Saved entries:
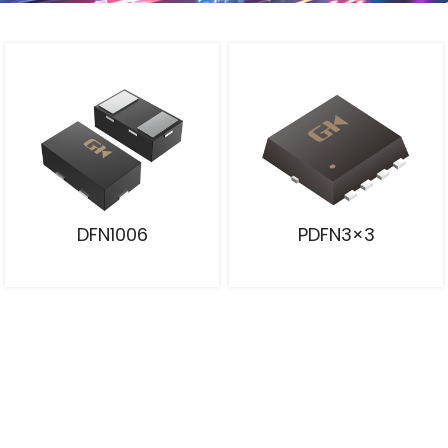
DFN1006
PDFN3×3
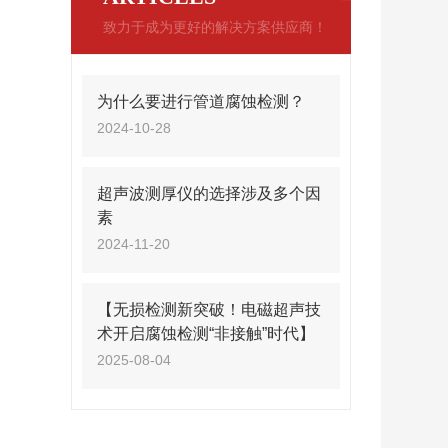
致力于成为更好的解决方案供应商！
为什么要进行管道腐蚀检测？
2024-10-28
超声波测厚仪的选择涉及多个因
素
2024-11-20
【无损检测新突破！电磁超声技
术开启腐蚀检测“非接触”时代】
2025-08-04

- _WHAT TO WORK ON_
Reproduce every line of text from the records above without changing a character, and leave the pictures out.

- _EXPECTED ANSWER_
DFN1006
PDFN3×3
致力于成为更好的解决方案供应商！
为什么要进行管道腐蚀检测？
2024-10-28
超声波测厚仪的选择涉及多个因
素
2024-11-20
【无损检测新突破！电磁超声技
术开启腐蚀检测“非接触”时代】
2025-08-04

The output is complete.